Search code examples
apache-nifimarklogic

Marklogic NIFI custom transform logic implmentation apprach comparison


It is related with this MarkLogic NIFI question. I think it might be useful to spin off a new question.

I am planning to use a "sync flag" collection on the document to implement a weekly changed sync between ML DB and a file folder. "Sync flag" will turn on whenever there is a change in the document. which way should I use to turn off that "Sync flag" with NIFI flow? and Why?

I feel all below 3 methods could work.

  1. Follow (https://docs.marklogic.com/guide/rest-dev/transforms) to use server trasform setting in QueryMarkLogic processor.
  2. Follow (https://docs.marklogic.com/guide/rest-dev/extensions) to implement a REST API Extension and use CallRestExtnsion processor.
  3. Write a simple xdmp:document-remove-collections XQuery script with ExecuteScript processor.
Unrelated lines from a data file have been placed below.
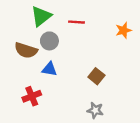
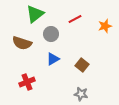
red line: (76, 22) -> (75, 19), moved, turned -32
gray circle: (49, 41) -> (51, 34), moved
blue triangle: (49, 69) -> (53, 59), moved, turned -40

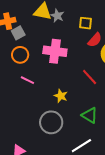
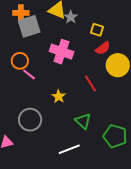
gray square: (18, 33) -> (29, 26), size x1.6
orange circle: (20, 55) -> (20, 61), moved
gray circle: (51, 122) -> (30, 120), moved

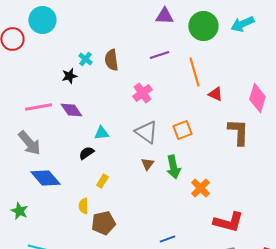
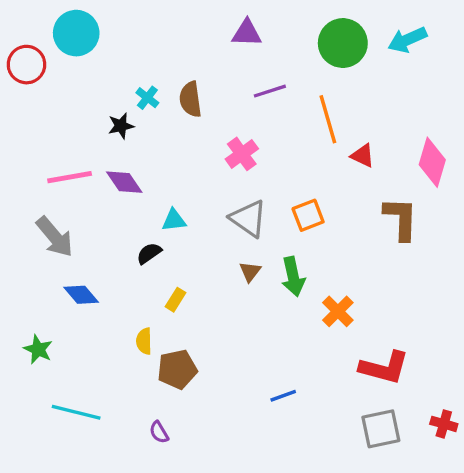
purple triangle: (164, 16) -> (247, 33), moved
blue diamond: (45, 178) -> (81, 295), size x0.7

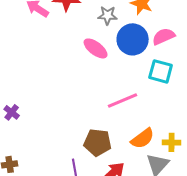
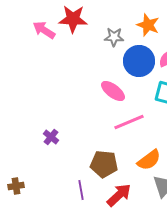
pink ellipse: (96, 48) -> (113, 91), moved
purple cross: (12, 112) -> (51, 137), moved

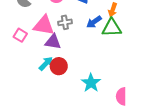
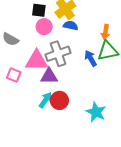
gray cross: (65, 22) -> (58, 54), size x1.6
blue arrow: (94, 22) -> (91, 58), moved, turned 105

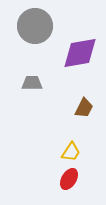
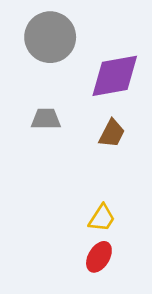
brown trapezoid: (84, 108) -> (112, 133), moved

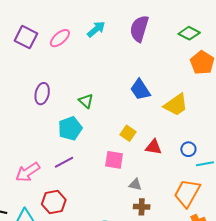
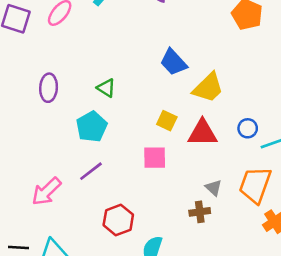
yellow trapezoid: (176, 105) -> (208, 88), moved
red triangle: (154, 147) -> (202, 133), size x1.4
gray triangle: (135, 185) -> (214, 188), moved, turned 40
red hexagon: (54, 202) -> (118, 220), moved

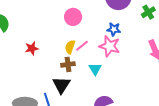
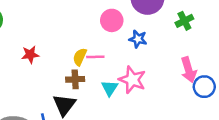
pink circle: (73, 17) -> (112, 20), moved
pink line: (82, 46) -> (95, 57), turned 32
pink star: (109, 46) -> (132, 80), moved

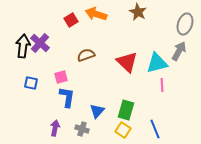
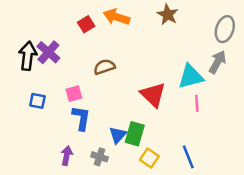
red triangle: (127, 62) -> (153, 95), moved
green rectangle: (126, 110) -> (135, 134), moved

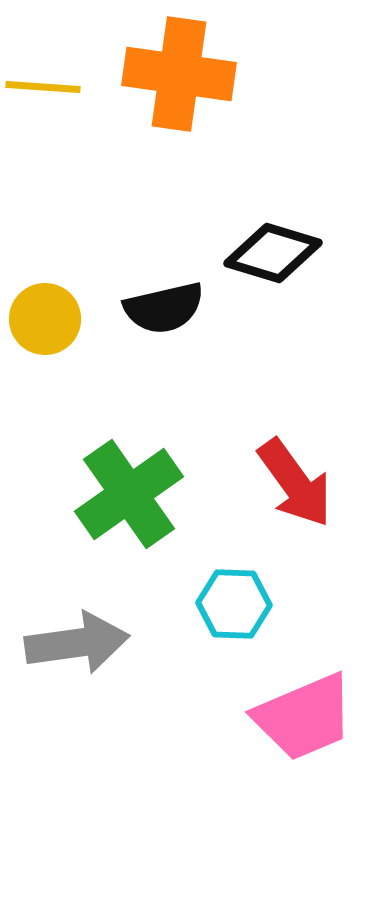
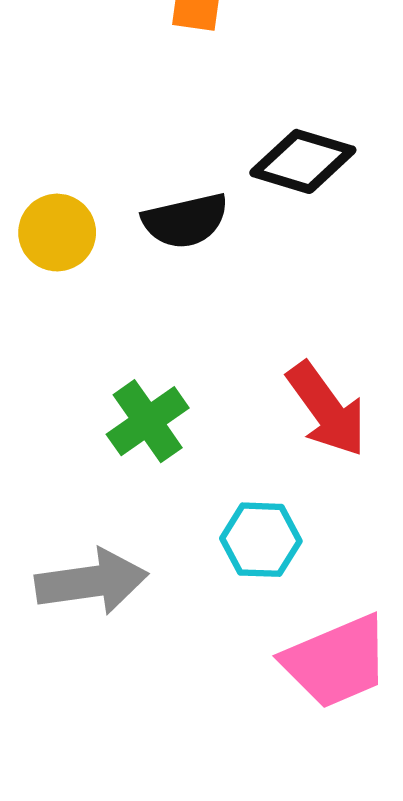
green cross: (129, 494) -> (148, 421), size x0.7

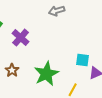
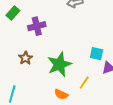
purple cross: (21, 38) -> (37, 26), turned 30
For method 1 and 2, will those two ML Nifi processor auto place the uri in the context, as NIFI processor will process the document one by one. so I guess it will call the back end (preloaded XQuery) for each matched document one by one.

For method 3, how to pass in the URI? or maybe it is not possible in that approach.

I want to have some comparisons to clarify my understanding.


Solution

  • #1 does not make sense to me. The transform in that context is about transforming content coming out of the query. There is also ApplyTransformMarkLogic - but I am not sure if that is just transform of the document or if it can change collections.

    #2 callRestExtension would be fine - however, you need to set query parameters in the processor config for the URI and then consume it on the REST endpoint code.

    #3 is simple. Have the URI in as an attribute. Then in the script body, reference it: let $uri := '${uri}' etc. Then use xdmp:document-remove-collections()